Robert Ford (born June 21, 1951) is an American football coach. He won three Super Bowls with the Dallas Cowboys of the National Football League (NFL). He played college football at the University of Houston. He was previously the offensive coordinator of the Orlando Guardians

==Early life==
Ford attended Belton High School, where he played as a running back. He accepted a football scholarship from the University of Houston, where he was switched to wide receiver. His roommate was future NFL player Robert Newhouse.

As a sophomore and junior, he was a backup wide receiver. He was named the starter as a senior in 1972, leading the team in receiving with 35 receptions for 538 yards (15.4-yard avg.) and 4 receiving touchdowns, earning third-team All-American honors. He also led in kickoff returns and punt returns. He had 231 receiving yards against San Diego State University. He became the first player in the history of the NCAA to have two 99-yard touchdown receptions, each thrown by QB Terry Peel.

Ford was inducted into the University of Houston Athletics Hall of Honor and the Central Texas Sports Hall of Fame.

==Coaching career==
In 1973, he began his coaching career in Saginaw High School. In 1974, he was named the wide receivers coach in Western Illinois University. In 1979, he joined the University of New Mexico as their wide receivers coach. In 1980, he was hired by Oregon State University as the wide receivers coach, where he was part of the same staff as future NFL coaches Joe Avezzano and Dave Campo. In 1982, he moved to Mississippi State University to be their wide receivers coach.

In 1985, he spent one season with the Houston Gamblers of the United States Football League before the league folded. He oversaw wide receivers Ricky Sanders, Clarence Verdin and Richard Johnson.

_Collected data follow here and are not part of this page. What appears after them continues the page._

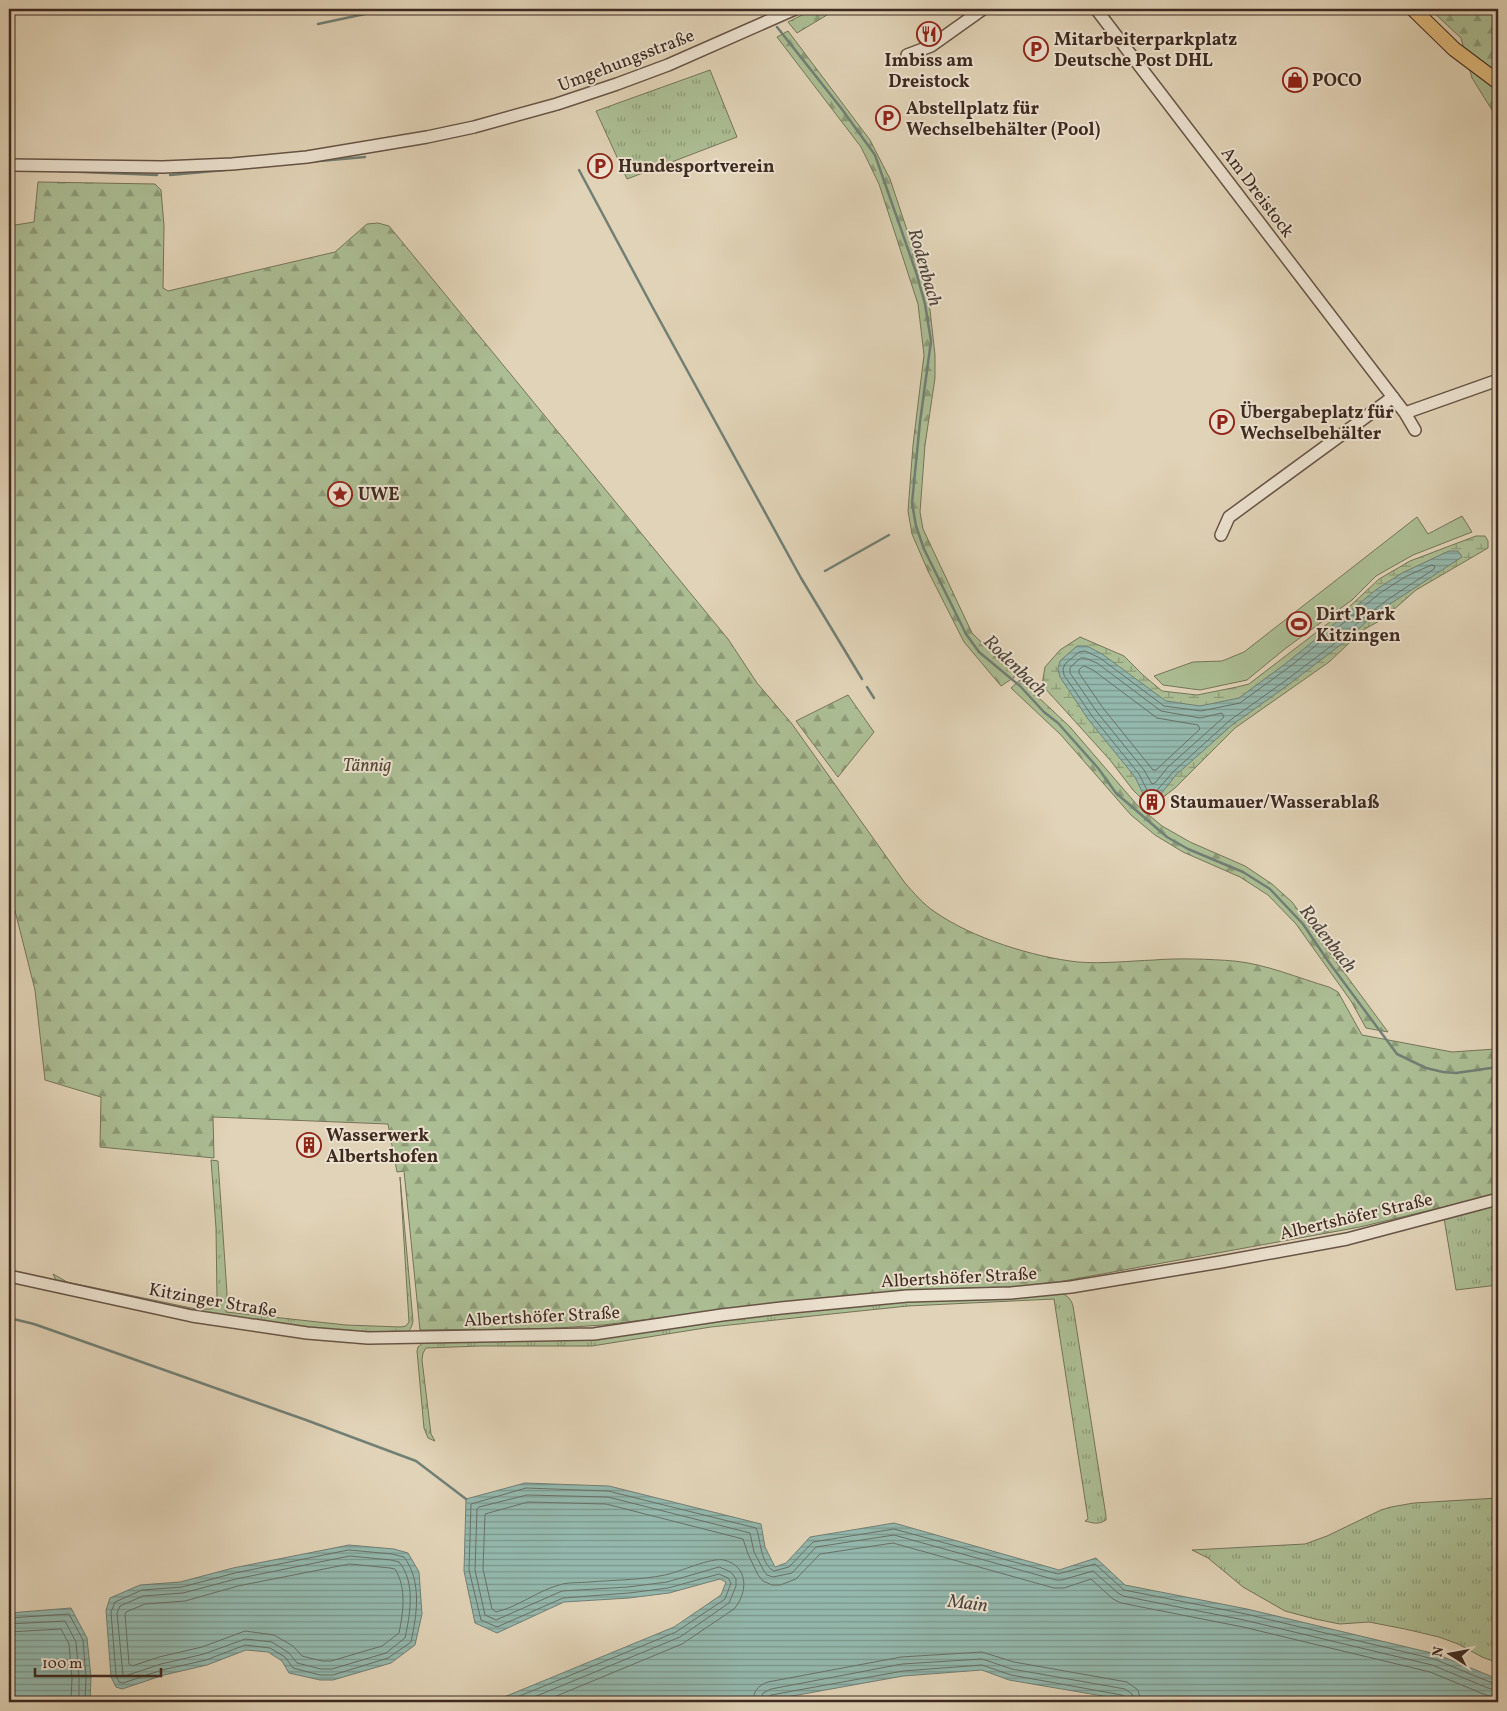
<svg xmlns="http://www.w3.org/2000/svg" width="1507" height="1711" viewBox="0 0 1507 1711" font-family="Vollkorn,serif">
<defs>
<pattern id="grass-tufts" width="24" height="20" patternUnits="userSpaceOnUse" patternTransform="scale(1.25)"><rect width="24" height="20" fill="#acbe94"/><path d="M3 7l-1-3M5 7V3M7 7l1-3M15 17l-1-3M17 17v-4M19 17l1-3" fill="none" stroke="#8d9b78"/></pattern>
<pattern id="forest-firs" width="22" height="20" patternUnits="userSpaceOnUse" patternTransform="scale(1.25)"><rect width="22" height="20" fill="#acbe94"/><path d="M5 1l3.5 6h-7zM16 11l3.5 6h-7z" fill="#8d9b78"/></pattern>
<pattern id="wetland-marsh" width="20" height="14" patternUnits="userSpaceOnUse" patternTransform="scale(1.25)"><rect width="20" height="14" fill="#acbe94"/><path d="M1 5h8M5 5V1M11 12h8M15 12V8" fill="none" stroke="#8d9b78"/></pattern>
<pattern id="water-rules" width="6" height="5" patternUnits="userSpaceOnUse" patternTransform="scale(1.25)"><rect width="6" height="5" fill="#94b8ad"/><path d="M0 2.5h6" fill="none" stroke="#7a968c"/></pattern>
</defs>
<rect width="100%" height="100%" fill="#e1d3b7"/>
<filter id="stains"><feTurbulence type="fractalNoise" baseFrequency=".004" numOctaves="4"/><feColorMatrix values="0 0 0 0 .2 0 0 0 0 .09 0 0 0 0 .02 0 0 0 .5 -.17"/></filter>
<radialGradient id="worn" r=".72"><stop offset=".6" stop-color="#630" stop-opacity="0"/><stop offset="1" stop-color="#630" stop-opacity=".3"/></radialGradient>
<path fill="url(#grass-tufts)" stroke="#75745a" d="M710,70L737,137L627,179L596,111Z
M211,1160L218,1161L227,1293L226,1312L346,1325L401,1327L406,1326L409,1322L400,1177L413,1321C412,1326 410,1332 405,1333C393,1337 369,1333 355,1332C256,1328 159,1304 61,1283L56,1280L53,1274L67,1282L196,1309H211L215,1306L217,1297L216,1228Z
M1498,1203V1285L1456,1290L1444,1218Z
M1061,1293C1068,1296 1071,1299 1073,1306L1106,1516V1520C1098,1525 1093,1523 1085,1521L1088,1519L1054,1299L908,1306L831,1314L711,1327L592,1346H481L426,1348L423,1353L422,1360L431,1434L435,1441L428,1438L424,1428L417,1351L418,1347L425,1341L685,1324L863,1303Z
M1498,1498V1663L1482,1657L1458,1644L1439,1637L1405,1629L1369,1622L1340,1624L1315,1619L1285,1611L1243,1587L1208,1558L1192,1550L1305,1544L1327,1536L1381,1510L1391,1507L1414,1503Z"/>
<path fill="url(#forest-firs)" stroke="#75745a" d="M814,9H837L797,33L788,22Z
M1430,9H1498V116L1492,110L1472,78L1461,38Z
M788,31L870,140L890,179L920,269L929,301L935,355V378L925,445L920,512L923,529L972,633L1016,676L1001,686L964,642L928,571L912,534L908,511L913,445L924,355L918,304L879,184L861,147L777,37Z
M38,182L155,184L161,190L164,226L163,288L168,291L335,252L367,224L378,223L389,226L728,639L757,683L792,724L905,883C914,893 923,904 935,912C972,938 1033,957 1078,962C1102,964 1129,961 1154,960C1177,958 1210,959 1234,961C1266,964 1298,978 1329,987L1338,992L1362,1035L1452,1052L1495,1049L1498,1063V1194L1360,1227L1058,1282L1016,1287L964,1288L721,1310L603,1325L542,1329L420,1330L404,1171L397,1172L388,1124L213,1117L214,1158L100,1147L101,1097L45,1080L35,990L9,887V226L34,222Z
M1020,680L1070,727L1138,806L1162,826L1190,842L1245,866L1272,884L1292,902L1388,1032L1366,1028L1351,1001L1296,924L1268,895L1240,877L1183,852L1155,835L1131,815L1061,735L1011,688Z
M848,695L874,732L838,777L796,721Z"/>
<path fill="url(#wetland-marsh)" stroke="#75745a" d="M1476,536H1485L1488,541V548L1416,590L1383,619L1363,630L1329,662L1235,728L1175,788L1162,798L1147,804L1133,790L1110,760L1042,685L1045,667L1060,650L1080,637L1124,656L1143,675L1162,691L1197,695L1237,687L1249,684L1348,608L1379,579L1410,561Z"/>
<path fill="#acbe94" stroke="#75745a" d="M1462,516L1472,532L1413,555L1376,576L1352,600L1286,648L1247,680L1200,690L1163,685L1154,676L1193,662L1222,661L1244,652L1417,517L1428,534Z"/>
<path fill="url(#water-rules)" stroke="#727f75" d="M1449,551H1458L1462,557L1390,604L1365,623L1343,643L1288,685L1232,725L1176,775L1156,800L1147,802L1135,777L1088,719L1060,677L1058,669L1060,661L1077,646H1087L1102,654L1166,701L1200,706L1239,698L1289,661L1377,589L1402,573Z
M525,1483L609,1486L761,1524L765,1547L775,1567L786,1563L810,1537L894,1523L1059,1570L1096,1558L1125,1585L1247,1609L1436,1654L1498,1679V1702H1138L1009,1680L982,1670L903,1676L759,1702H492L674,1627L721,1595L726,1582L720,1579L669,1593L629,1598L564,1602L497,1633L475,1623L464,1571L466,1499Z
M349,1545L394,1549L408,1553L419,1572L422,1614L415,1645L391,1663L333,1680H320L289,1673L282,1661L268,1652L246,1650L207,1665L164,1675L122,1689L116,1687L111,1677L106,1610L110,1598L140,1585L180,1582L233,1568Z
M71,1608L87,1638L91,1677L90,1702H9V1613Z"/>
<g fill="none" stroke-linecap="round" stroke-linejoin="round">
<path stroke="#697167" stroke-width="1" d="M1432,565L1435,566L1434,569L1387,600L1362,619L1339,640L1285,681L1229,721L1173,772L1152,796L1149,794L1139,774L1092,716L1064,675L1063,669L1065,664L1079,652L1085,651L1100,658L1164,706L1201,711L1240,703L1292,665L1380,593L1405,577Z
M1081,658H1085L1097,663L1161,711L1200,718L1222,713L1224,717L1168,767L1155,783L1152,784L1144,770L1097,712L1070,673V668Z
M1084,666L1093,670L1157,718L1198,725L1200,729L1156,770H1153L1103,708L1079,673V670Z
M349,1550L392,1554L404,1557C422,1581 417,1614 411,1642L388,1658L333,1675H320L293,1668L285,1657L270,1648L245,1645L206,1660L162,1670L123,1683L119,1682L116,1675L111,1612L115,1602L142,1590L182,1587L235,1573Z
M350,1556L391,1560L399,1562C416,1582 410,1615 405,1638L386,1653L332,1669H321L297,1663L289,1653L272,1642L245,1639L204,1654L161,1664L125,1676L123,1675L117,1613L120,1606L143,1596L183,1593L236,1579Z
M350,1564L390,1568L395,1569C407,1588 403,1613 399,1633L382,1646L331,1661H322L302,1656L293,1646L274,1635L245,1631L202,1647L159,1657L132,1666L129,1664L125,1614L126,1612L145,1604L185,1601L238,1586Z
M9,1618L69,1614L83,1640L86,1677L85,1702
M9,1624L65,1621L76,1642L79,1677V1702
M9,1632L61,1629L69,1644L72,1678L71,1702
M505,1702L676,1632L725,1599L731,1583L728,1578L719,1574L668,1588L629,1593L563,1598L497,1627L481,1620L469,1570L471,1504L526,1488L608,1491L756,1528C761,1539 760,1564 774,1571L789,1567L813,1542L894,1529L1058,1574L1095,1564L1124,1590L1246,1614L1434,1659L1490,1682L1498,1684
M522,1702L680,1637L729,1603L736,1586V1579L731,1572L719,1567L667,1582L628,1587L562,1591L496,1620L485,1615L475,1570L477,1509L479,1507L527,1495L608,1497L750,1533L754,1552L764,1571L767,1575L773,1577L792,1573L816,1547L894,1535L1056,1580H1062L1093,1571L1118,1593L1123,1596L1244,1620L1432,1665L1488,1688L1498,1690
M542,1702L682,1644L734,1609C748,1593 749,1566 724,1560C711,1557 680,1572 665,1575C640,1580 614,1580 589,1582C579,1583 568,1582 559,1585C537,1591 518,1607 496,1612L492,1609L483,1569L485,1514L528,1502L606,1504L743,1539L748,1554L758,1575L763,1581L772,1585H780L796,1579L820,1554L893,1543L1054,1588H1064L1091,1579L1113,1599L1121,1603L1243,1627L1430,1672L1486,1695L1498,1698
M753,1702C753,1692 758,1685 768,1682L901,1657L982,1652L1014,1662L1127,1682L1138,1690L1141,1702
M760,1702L763,1693L771,1689L902,1664L982,1659L1012,1669L1125,1689L1132,1694L1134,1702
M767,1702V1698L771,1695L903,1671L982,1665L1011,1675L1122,1695L1126,1698L1127,1702"/>
<path stroke="#727f75" stroke-width="2.5" d="M763,9L766,12
M318,24L388,9
M777,27L841,108L875,155L916,272L925,304L931,341L920,422L912,503L916,526L924,549L966,634L979,652L1020,686L1044,712L1058,723L1098,768L1116,793L1167,837L1188,849L1243,872L1270,889L1303,924L1328,961L1397,1054L1426,1068L1443,1072L1456,1073L1498,1067
M308,162L365,157
M579,170L653,308L801,578L862,679
M58,171L157,175
M170,175L225,170
M825,571L889,535
M867,687L874,698
M9,1318L34,1324L306,1420L416,1461L466,1499"/>
<defs>
<path id="minor" d="M1096,9L1405,413L1498,380
M907,55L931,46L983,9
M9,165L163,167L232,164L307,157L427,137L474,127L557,104L617,84L668,65L795,9
M1405,413L1415,430
M1221,535L1229,517L1393,397
M9,1276L192,1316L307,1333L368,1338L594,1334L722,1315L781,1308L907,1296L1011,1293L1071,1287L1221,1262L1347,1239L1498,1199"/>
<path id="major" d="M1413,9L1454,49L1498,82"/>
</defs>
<use href="#minor" stroke="#675446" stroke-width="14"/>
<use href="#major" stroke="#3e2a21" stroke-width="16"/>
<use href="#minor" stroke="#ece2d0" stroke-width="11"/>
<use href="#major" stroke="#e0ba7c" stroke-width="14"/>
</g>
<defs>
<symbol id="restaurant-ring" viewBox="-11 -11 22 22"><circle r="9.5" fill="#ece2d0" stroke="#8f2418" stroke-width="1.5"/><path d="M-5-6h1v4h1v-4h1v4h1v-4h1v5L-1.5 .5V6h-2V.5L-5-1ZM5-6V6H3V1.5H1.5Q1.5-4 5-6Z" fill="#8f2418"/></symbol>
<symbol id="parking-ring" viewBox="-11 -11 22 22"><circle r="9.5" fill="#ece2d0" stroke="#8f2418" stroke-width="1.5"/><path d="M-3.5-5.5H1a3.5 3.5 0 0 1 0 7H-1V5.5H-3.5ZM-1-3.4V-.6H.8a1.4 1.4 0 0 0 0-2.8Z" fill="#8f2418"/></symbol>
<symbol id="shop-ring" viewBox="-11 -11 22 22"><circle r="9.5" fill="#ece2d0" stroke="#8f2418" stroke-width="1.5"/><path d="M-5-2.5h2.3a2.7 3.5 0 0 1 5.4 0H5L5.5 6h-11ZM-1.5-2.5h3a1.5 2.3 0 0 0-3 0Z" fill="#8f2418"/></symbol>
<symbol id="sight-ring" viewBox="-11 -11 22 22"><circle r="9.5" fill="#ece2d0" stroke="#8f2418" stroke-width="1.5"/><path d="M0-6L1.8-2.2L6-1.7L2.9 1.2L3.7 5.4L0 3.3L-3.7 5.4L-2.9 1.2L-6-1.7L-1.8-2.2Z" fill="#8f2418"/></symbol>
<symbol id="stadium-ring" viewBox="-11 -11 22 22"><circle r="9.5" fill="#ece2d0" stroke="#8f2418" stroke-width="1.5"/><path d="M0-5a6.5 5 0 1 0 0 10a6.5 5 0 1 0 0-10ZM-3.5-1.8h7v3.6h-7Z" fill="#8f2418"/></symbol>
<symbol id="building-ring" viewBox="-11 -11 22 22"><circle r="9.5" fill="#ece2d0" stroke="#8f2418" stroke-width="1.5"/><path d="M-4-6H4V6H1V3H-1V6H-4ZM-2.5-4.3h1.7v1.8h-1.7ZM.8-4.3h1.7v1.8H.8ZM-2.5-1h1.7V.8h-1.7ZM.8-1h1.7V.8H.8Z" fill="#8f2418"/></symbol>
</defs>
<g fill-rule="evenodd">
<use href="#restaurant-ring" x="915" y="20" width="28" height="28"/>
<use href="#parking-ring" x="1022" y="35" width="28" height="28"/>
<use href="#shop-ring" x="1281" y="66" width="28" height="28"/>
<use href="#parking-ring" x="874" y="104" width="28" height="28"/>
<use href="#parking-ring" x="586" y="152" width="28" height="28"/>
<use href="#parking-ring" x="1208" y="408" width="28" height="28"/>
<use href="#sight-ring" x="326" y="480" width="28" height="28"/>
<use href="#stadium-ring" x="1285" y="610" width="28" height="28"/>
<use href="#building-ring" x="1138" y="788" width="28" height="28"/>
<use href="#building-ring" x="295" y="1131" width="28" height="28"/>
</g>
<g text-anchor="middle" stroke-width="4" stroke-linejoin="round" paint-order="stroke">
<g font-size="18" font-weight="bold" fill="#3e2a21" stroke="#ece2d0" text-anchor="start">
<text x="1054" y="45">Mitarbeiterparkplatz<tspan x="1054" dy="21">Deutsche Post DHL</tspan></text>
<text x="929" y="66" text-anchor="middle">Imbiss am<tspan x="929" dy="21">Dreistock</tspan></text>
<text x="1312" y="86">POCO</text>
<text x="906" y="114">Abstellplatz für<tspan x="906" dy="21">Wechselbehälter (Pool)</tspan></text>
<text x="618" y="172">Hundesportverein</text>
<text x="1240" y="418">Übergabeplatz für<tspan x="1240" dy="21">Wechselbehälter</tspan></text>
<text x="358" y="500">UWE</text>
<text x="1316" y="620">Dirt Park<tspan x="1316" dy="21">Kitzingen</tspan></text>
<text x="1170" y="808">Staumauer/Wasserablaß</text>
<text x="326" y="1141">Wasserwerk<tspan x="326" dy="21">Albertshofen</tspan></text>
</g>
<g font-size="18" fill="#3e2a21" stroke="#ece2d0">
<text transform="translate(626 60) rotate(-21)" y="6">Umgehungsstraße</text>
<text transform="translate(1258 192) rotate(53)" y="6">Am Dreistock</text>
<text transform="translate(1356 1216) rotate(-13)" y="6">Albertshöfer Straße</text>
<text transform="translate(959 1277) rotate(-3)" y="6">Albertshöfer Straße</text>
<text transform="translate(213 1300) rotate(10)" y="6">Kitzinger Straße</text>
<text transform="translate(542 1316) rotate(-3)" y="6">Albertshöfer Straße</text>
</g>
<g font-size="18" font-style="italic" fill="#544838" stroke="#ece2d0">
<text x="367" y="771">Tännig</text>
</g>
<g font-size="19" font-style="italic" fill="#4f463d" stroke="#ece2d0">
<text transform="translate(926 267) rotate(74)" y="7">Rodenbach</text>
<text transform="translate(1016 665) rotate(44)" y="7">Rodenbach</text>
<text transform="translate(1329 938) rotate(52)" y="7">Rodenbach</text>
<text transform="translate(968 1602) rotate(7)" y="7">Main</text>
</g>
</g>
<rect width="1507" height="1711" fill="none" stroke="#e1d3b7" stroke-width="30"/>
<rect x="10" y="10" width="1487" height="1691" fill="none" stroke="#3e2a21" stroke-width="2.5"/>
<rect x="15" y="15" width="1477" height="1681" fill="none" stroke="#3e2a21"/>
<g transform="translate(1450 1654) rotate(281)" stroke="#ece2d0" stroke-width="4" paint-order="stroke">
<path d="M0-4L9 19L0 12L-9 19Z" fill="#3e2a21"/>
<text y="-8" font-size="14" font-weight="bold" text-anchor="middle" fill="#3e2a21">N</text>
</g>
<path d="M35 1668v8h126v-8" fill="none" stroke="#3e2a21" stroke-width="2.5"/>
<text x="42" y="1668" font-size="15" fill="#3e2a21" stroke="#ece2d0" stroke-width="4" paint-order="stroke">100 m</text>
<rect width="100%" height="100%" filter="url(#stains)"/>
<rect width="100%" height="100%" fill="url(#worn)"/>
</svg>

Sanders grabbed 48 passes for 538 yards despite playing only 10 games, Verdin caught 84 passes for 1,004 yards and Johnson had 103 catches for 1,384 yards.

In 1986, he was hired by the University of Kansas to be the wide receivers coach. In 1987, he accepted the wide receivers coach position at Texas Tech University. He helped to develop Tyrone Thurman, Eddy Anderson and Wayne Walker as All-Southwest Conference wide receivers and were also named the nation's best group of receivers by The Sporting News in 1988. They finished one-two-three on the school's All-time receiving list.

In 1989, he joined the Texas A&M University coaching staff, helping the team to receive two College Bowl invitations, while guiding wide receiver Shane Garrett to reach the NFL.

In 1991, was hired by head coach Jimmy Johnson to be the tight end coach for the Dallas Cowboys, where he helped to develop All-Pro Jay Novacek. He also contributed to the team winning Super Bowl XXVII, XXVIII and XXX.

In 1998, he followed Johnson to the Miami Dolphins coaching staff as the wide receivers coach, where he had an opportunity to develop Oronde Gadsden, O. J. McDuffie, Tony Martin and Chris Chambers.

In 2004, he was hired by the Arizona Cardinals to be the wide receivers coach. He had the opportunity to coach Larry Fitzgerald, Anquan Boldin and Bryant Johnson.

In 2006, he joined the Oakland Raiders coaching staff as the offensive quality control coach.

Ford was officially hired by the Orlando Guardians on September 13, 2022 On January 1, 2024, it was announced the Guardians would not be a part of the UFL Merger.